By Liam Dillon.
But it did not say the plan would cost taxpayers less than what we’re losing. If it is accepted and implemented, it will cost taxpayers more.
And adding to public exposure, the county of San Diego — whose taxpayers have enjoyed the Chargers without sacrificing general fund dollars for the team — will now have its own payments to absorb.
Importantly, though, it would cap the public contribution so there wouldn’t be any unexpected hits to the budget in the future.
- The city’s proposed $200 million contribution to building a new stadium works out to an annual loan repayment of $13 million a year for the next three decades, according to city financial officials. This year, we’re losing $14.1 million operating and maintaining the old Qualcomm stadium. So the new deal already calls for us to spend basically what we do now.
- Nowhere in the new stadium plan does it mention the money we still owe on the last Qualcomm renovation. No matter what happens, we’re paying $4.8 million a year through 2027. This means we have roughly a decade of $18 million annual payments toward football stadiums – money that would otherwise go to police, fire, roads and other general city services.
- On top of this, we’d add $150 million in cash from the county’s general fund. This is money that could otherwise go toward county services, like its libraries and parks.
Monday’s plan does make three key assumptions that are necessary to keep the deal from being worse for taxpayers. It says that the Chargers should be on the hook for:
- Operating and maintaining the stadium, which isa huge loss for city taxpayers now at Qualcomm.
- Any cost overruns on the construction of the new stadium.
- Any failure of $188 million in personal seat license sales pegged toward stadium construction to meet projections.
Faulconer and other leaders described the split between the NFL and Chargers and taxpayer contribution to the projected $1.1 billion stadium as two private dollars for every public dollar.

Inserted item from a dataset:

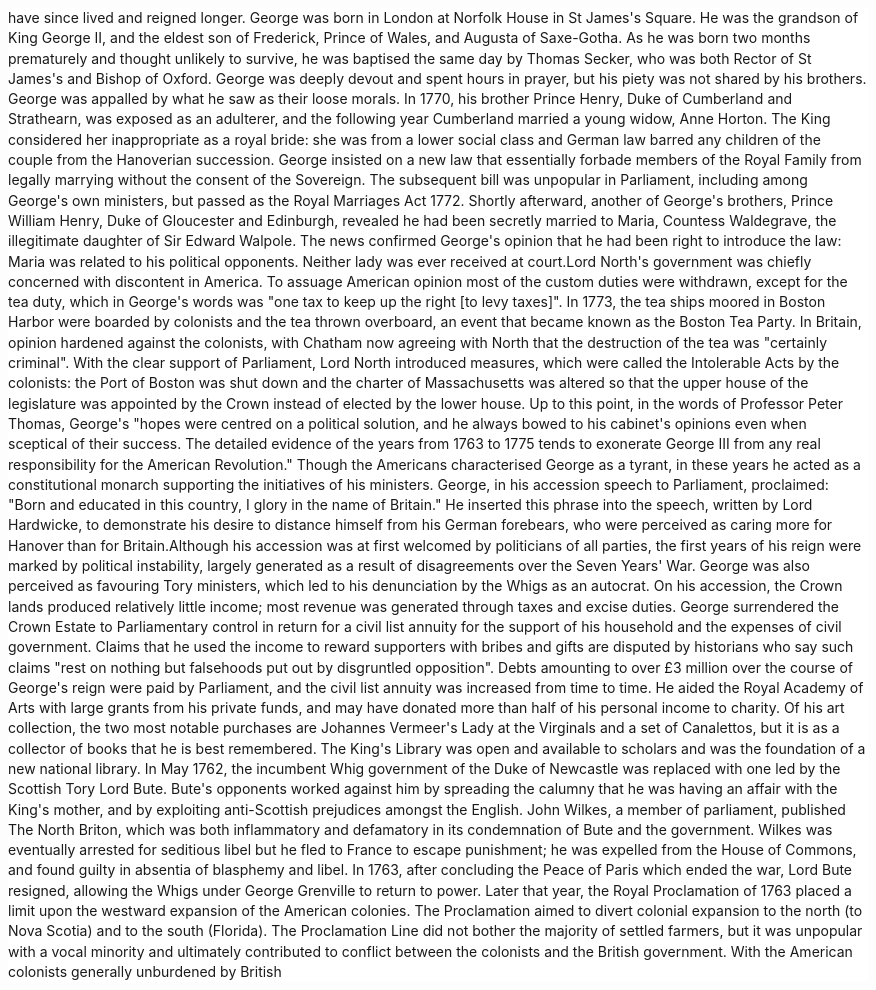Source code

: have since lived and reigned longer. George was born in London at Norfolk House in St James's Square. He was the grandson of King George II, and the eldest son of Frederick, Prince of Wales, and Augusta of Saxe-Gotha. As he was born two months prematurely and thought unlikely to survive, he was baptised the same day by Thomas Secker, who was both Rector of St James's and Bishop of Oxford. George was deeply devout and spent hours in prayer, but his piety was not shared by his brothers. George was appalled by what he saw as their loose morals. In 1770, his brother Prince Henry, Duke of Cumberland and Strathearn, was exposed as an adulterer, and the following year Cumberland married a young widow, Anne Horton. The King considered her inappropriate as a royal bride: she was from a lower social class and German law barred any children of the couple from the Hanoverian succession. George insisted on a new law that essentially forbade members of the Royal Family from legally marrying without the consent of the Sovereign. The subsequent bill was unpopular in Parliament, including among George's own ministers, but passed as the Royal Marriages Act 1772. Shortly afterward, another of George's brothers, Prince William Henry, Duke of Gloucester and Edinburgh, revealed he had been secretly married to Maria, Countess Waldegrave, the illegitimate daughter of Sir Edward Walpole. The news confirmed George's opinion that he had been right to introduce the law: Maria was related to his political opponents. Neither lady was ever received at court.Lord North's government was chiefly concerned with discontent in America. To assuage American opinion most of the custom duties were withdrawn, except for the tea duty, which in George's words was "one tax to keep up the right [to levy taxes]". In 1773, the tea ships moored in Boston Harbor were boarded by colonists and the tea thrown overboard, an event that became known as the Boston Tea Party. In Britain, opinion hardened against the colonists, with Chatham now agreeing with North that the destruction of the tea was "certainly criminal". With the clear support of Parliament, Lord North introduced measures, which were called the Intolerable Acts by the colonists: the Port of Boston was shut down and the charter of Massachusetts was altered so that the upper house of the legislature was appointed by the Crown instead of elected by the lower house. Up to this point, in the words of Professor Peter Thomas, George's "hopes were centred on a political solution, and he always bowed to his cabinet's opinions even when sceptical of their success. The detailed evidence of the years from 1763 to 1775 tends to exonerate George III from any real responsibility for the American Revolution." Though the Americans characterised George as a tyrant, in these years he acted as a constitutional monarch supporting the initiatives of his ministers. George, in his accession speech to Parliament, proclaimed: "Born and educated in this country, I glory in the name of Britain." He inserted this phrase into the speech, written by Lord Hardwicke, to demonstrate his desire to distance himself from his German forebears, who were perceived as caring more for Hanover than for Britain.Although his accession was at first welcomed by politicians of all parties, the first years of his reign were marked by political instability, largely generated as a result of disagreements over the Seven Years' War. George was also perceived as favouring Tory ministers, which led to his denunciation by the Whigs as an autocrat. On his accession, the Crown lands produced relatively little income; most revenue was generated through taxes and excise duties. George surrendered the Crown Estate to Parliamentary control in return for a civil list annuity for the support of his household and the expenses of civil government. Claims that he used the income to reward supporters with bribes and gifts are disputed by historians who say such claims "rest on nothing but falsehoods put out by disgruntled opposition". Debts amounting to over £3 million over the course of George's reign were paid by Parliament, and the civil list annuity was increased from time to time. He aided the Royal Academy of Arts with large grants from his private funds, and may have donated more than half of his personal income to charity. Of his art collection, the two most notable purchases are Johannes Vermeer's Lady at the Virginals and a set of Canalettos, but it is as a collector of books that he is best remembered. The King's Library was open and available to scholars and was the foundation of a new national library. In May 1762, the incumbent Whig government of the Duke of Newcastle was replaced with one led by the Scottish Tory Lord Bute. Bute's opponents worked against him by spreading the calumny that he was having an affair with the King's mother, and by exploiting anti-Scottish prejudices amongst the English. John Wilkes, a member of parliament, published The North Briton, which was both inflammatory and defamatory in its condemnation of Bute and the government. Wilkes was eventually arrested for seditious libel but he fled to France to escape punishment; he was expelled from the House of Commons, and found guilty in absentia of blasphemy and libel. In 1763, after concluding the Peace of Paris which ended the war, Lord Bute resigned, allowing the Whigs under George Grenville to return to power. Later that year, the Royal Proclamation of 1763 placed a limit upon the westward expansion of the American colonies. The Proclamation aimed to divert colonial expansion to the north (to Nova Scotia) and to the south (Florida). The Proclamation Line did not bother the majority of settled farmers, but it was unpopular with a vocal minority and ultimately contributed to conflict between the colonists and the British government. With the American colonists generally unburdened by British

This is true, and it’s the reason why there’s lots of chatter about the deal being unacceptable to the team.
But make no mistake: This plan is a major taxpayer investment – one larger than city and county taxpayers are already making on football now.
One other point. This shows how much land sales and development rights matters in this deal. City and county leaders took development dollars off the table for legal reasons when they decided to do a quick environmental review for the project. If land sales were still available, another quarter-billion dollars would go a long way toward reducing the direct taxpayer subsidy and potentially make the team happier, too.